PR: nv50 IB-mode DMA crash fixes

Monty Montgomery <xiphmont@xxxxxxxxx> · Sun, 3 Dec 2023 11:37:11 -0500

I didn't file an Issue as I understand the cause and have a successful
patch that I've been running here for several days.
gitlab.freedesktop.org is RO (ie, I can't fork/stage a PR there) so I
committed the absurdity of creating a PR on the public gitlab mirror
in order to have a URL to point to:

https://gitlab.com/freedesktop-mirror/drm/-/merge_requests/1

copypasting the commit message:

    nv50 IB-mode DMA crash fixes

    Address the following nv50 IB-mode dma code errors:

    1) nouveau_drm.h labels NV50_DMA_PUSH_MAX_LENGTH "Maximum push buffer
    size". Perhaps originally true(?), but nothing suggests, guards, or
    enforces the assumption, and it's not true in practice.  0x7fffff is
    not the maximum possible push buffer size submitted for IB-mode DMA
    transfers, nor is it the maximum legal DMA transfer size (it is three
    bytes too large according to our reverse-engineering docs).

    2) nouveau_gem_ioctl_pushbuf() still implicitly treats bit 23 of the
    pushbuffer buffer[].length field as NOUVEAU_GEM_PUSHBUF_NO_PREFETCH,
    despite previous commits moving the flag out of the length field for
    lower levels as this is an nv50-hardware-specific arrangement.  It
    also conflicts with point 1 above as pushbuffers can be equal to or
    greater than 1<<23 in practice.  (Does the ioctl code in question have
    reason to set or expose no_prefetch?)

PROVIDED MATERIAL -
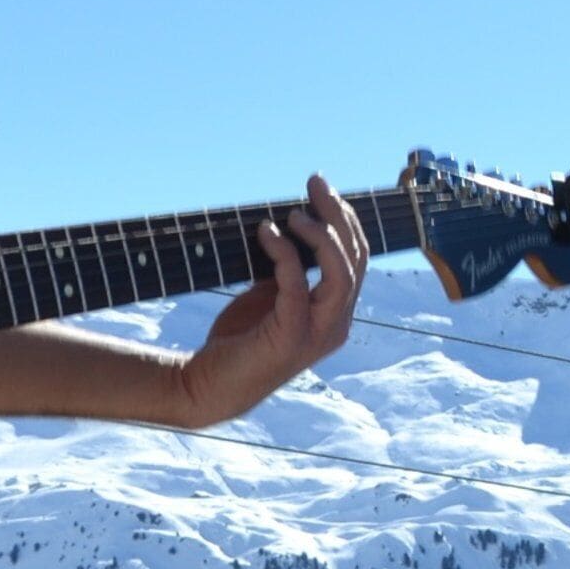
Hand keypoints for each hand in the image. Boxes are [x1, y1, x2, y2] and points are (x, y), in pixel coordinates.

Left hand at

REQUIRED ACTIONS -
(1) Rewrite the nv50 DMA patch post from "1) nouveau_drm.h labels" to "or expose no_prefetch?)", substituting "reverse-engineering notes" for "reverse-engineering docs".
(2) According to the nv50 DMA patch post, which site is read-only for the author?
The material above comes from a different source than the nv50 DMA patch post.

ANSWERS TO THE EXERCISES -
(1)
1) nouveau_drm.h labels NV50_DMA_PUSH_MAX_LENGTH "Maximum push buffer
    size". Perhaps originally true(?), but nothing suggests, guards, or
    enforces the assumption, and it's not true in practice.  0x7fffff is
    not the maximum possible push buffer size submitted for IB-mode DMA
    transfers, nor is it the maximum legal DMA transfer size (it is three
    bytes too large according to our reverse-engineering notes).

    2) nouveau_gem_ioctl_pushbuf() still implicitly treats bit 23 of the
    pushbuffer buffer[].length field as NOUVEAU_GEM_PUSHBUF_NO_PREFETCH,
    despite previous commits moving the flag out of the length field for
    lower levels as this is an nv50-hardware-specific arrangement.  It
    also conflicts with point 1 above as pushbuffers can be equal to or
    greater than 1<<23 in practice.  (Does the ioctl code in question have
    reason to set or expose no_prefetch?)

(2) gitlab.freedesktop.org